(Reading passage):

In a beneficial partnership Altairnano has sent one of their Application Engineers, Michael Brunell, to pursue an Engineering Doctorate degree at the University with a research focus on Altairnano’s nLTO batteries. While attending the full-time, four year residency program Michael has full access and use of the state-of-the-art facilities in support of his research goals. Michael’s research focuses on improving the prediction and modelling capabilities utilized by Altairnano in sizing and estimating the lifetime of their systems as well as increasing the general knowledge base of nLTO batteries.
Between Michael’s research, partnership with WMG and the University of Warwick, Altairnano is committed to continuing as an industry leading LTO energy storage system provider for all industries worldwide.
Interview with Michael
Athena Reed: What factors made you choose Warwick?

(Information):
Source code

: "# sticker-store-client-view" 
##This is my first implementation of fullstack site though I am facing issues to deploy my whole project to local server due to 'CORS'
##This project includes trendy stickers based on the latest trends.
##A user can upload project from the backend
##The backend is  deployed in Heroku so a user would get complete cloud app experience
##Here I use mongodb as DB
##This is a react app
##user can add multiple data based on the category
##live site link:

(Job): In the passage about Altairnano's partnership with the University of Warwick, how long is the residency program that Michael Brunell attends?

(Task solution): It is a full-time, four-year residency program.